El dinero que obtienen las personas privadas de la libertad (PPL) en los centros penitenciarios de Chihuahua a través de trabajos productivos no solo cubre gastos internos, sino que también se utiliza para pagar la reparación del daño a las víctimas o a sus familias.
De acuerdo con información proporcionada por el titular de la Secretaría de Seguridad Pública del Estado (SSPE), Gilberto Loya, actualmente alrededor de 4 mil 900 personas privadas de la libertad participan en algún tipo de actividad productiva dentro del sistema penitenciario estatal, cifra que representa a más de la mitad de la población penitenciaria.
Una parte importante de estas actividades se desarrolla en el área de la construcción. En prácticamente todos los centros penitenciarios del estado se llevan a cabo obras, como las remodelaciones realizadas en el Cereso femenil y las que se realizarán en el edificio que fue desocupado por las mujeres junto al Cereso 3, el cual será habilitado como una unidad de bajo riesgo.
Las personas privadas de la libertad reciben un pago por los trabajos que realizan.

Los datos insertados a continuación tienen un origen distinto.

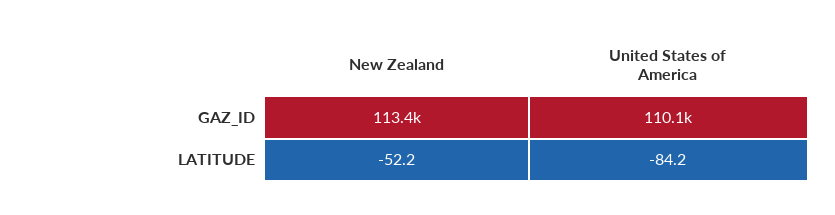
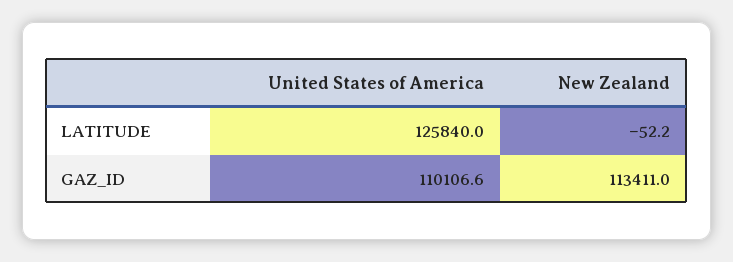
  {
    "New Zealand": {
      "GAZ_ID": 113411,
      "LATITUDE": -52.2
    },
    "United States of America": {
      "GAZ_ID": 110106.6,
-     "LATITUDE": -84.2
+     "LATITUDE": 125840
    }
  }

Estos ingresos forman parte de un esquema que busca fortalecer la reinserción social y cumplir con las obligaciones derivadas de los delitos cometidos, entre ellas la reparación del daño.

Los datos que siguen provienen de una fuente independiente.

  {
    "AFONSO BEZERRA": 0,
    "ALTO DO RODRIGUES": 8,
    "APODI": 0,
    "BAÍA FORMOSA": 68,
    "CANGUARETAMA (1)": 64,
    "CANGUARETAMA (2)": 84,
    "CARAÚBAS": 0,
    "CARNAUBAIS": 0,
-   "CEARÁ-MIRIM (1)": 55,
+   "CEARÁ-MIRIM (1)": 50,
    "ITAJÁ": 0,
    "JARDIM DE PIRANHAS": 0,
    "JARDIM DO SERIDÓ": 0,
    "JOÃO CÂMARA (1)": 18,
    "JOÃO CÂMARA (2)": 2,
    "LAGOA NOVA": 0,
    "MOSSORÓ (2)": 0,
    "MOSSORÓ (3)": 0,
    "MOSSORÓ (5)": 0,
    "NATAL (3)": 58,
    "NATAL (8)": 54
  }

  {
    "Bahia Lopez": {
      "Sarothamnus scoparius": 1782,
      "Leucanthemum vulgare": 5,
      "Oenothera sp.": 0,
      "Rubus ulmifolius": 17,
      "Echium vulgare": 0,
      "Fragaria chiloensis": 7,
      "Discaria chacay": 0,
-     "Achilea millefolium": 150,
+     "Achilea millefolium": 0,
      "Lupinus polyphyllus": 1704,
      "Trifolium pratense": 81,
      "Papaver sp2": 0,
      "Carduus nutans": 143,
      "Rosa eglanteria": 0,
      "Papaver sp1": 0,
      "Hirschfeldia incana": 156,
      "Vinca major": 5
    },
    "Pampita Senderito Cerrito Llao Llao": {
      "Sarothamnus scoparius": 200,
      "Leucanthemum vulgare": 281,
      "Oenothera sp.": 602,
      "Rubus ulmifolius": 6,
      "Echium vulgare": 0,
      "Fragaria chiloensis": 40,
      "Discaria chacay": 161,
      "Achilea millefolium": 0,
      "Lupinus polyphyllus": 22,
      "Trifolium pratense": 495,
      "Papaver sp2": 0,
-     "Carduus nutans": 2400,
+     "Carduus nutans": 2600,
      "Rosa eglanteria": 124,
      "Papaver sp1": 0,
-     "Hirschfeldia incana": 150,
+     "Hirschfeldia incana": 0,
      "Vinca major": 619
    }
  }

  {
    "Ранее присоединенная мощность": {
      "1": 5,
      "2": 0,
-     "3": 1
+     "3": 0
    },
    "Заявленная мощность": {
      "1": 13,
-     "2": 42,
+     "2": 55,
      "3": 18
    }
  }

El modelo de Cereso productivo no se limita a la construcción. Las PPL también participan en actividades deportivas, lúdicas y artísticas, así como en talleres de carpintería, talabartería y otras áreas productivas.
El responsable de la seguridad pública estatal subrayó que cuando la dependencia asumió el control del sistema penitenciario, únicamente alrededor de 400 personas privadas de la libertad participaban en algún proceso de reinserción, mientras que actualmente la cifra asciende a 4 mil 900.
Además de contribuir a la reinserción social y a la reducción del hacinamiento, el objetivo es que al concluir la actual administración estatal el sistema penitenciario de Chihuahua quede consolidado como un modelo a nivel nacional.
Indicó que, en la Conferencia Nacional del Sistema Penitenciario, algunas de las prácticas implementadas en Chihuahua ya están siendo consideradas para replicarse en otros estados del país.
Como parte de este esquema, destacó el fortalecimiento del “Fideicomiso Manos en Libertad”, mediante el cual se impulsa la comercialización de los productos elaborados por las propias personas privadas de la libertad al interior de los penales.
Este modelo, explicó, funciona como una economía circular que beneficia tanto a las familias de los internos como a las personas afectadas por los delitos, al destinarse recursos para cubrir la reparación del daño.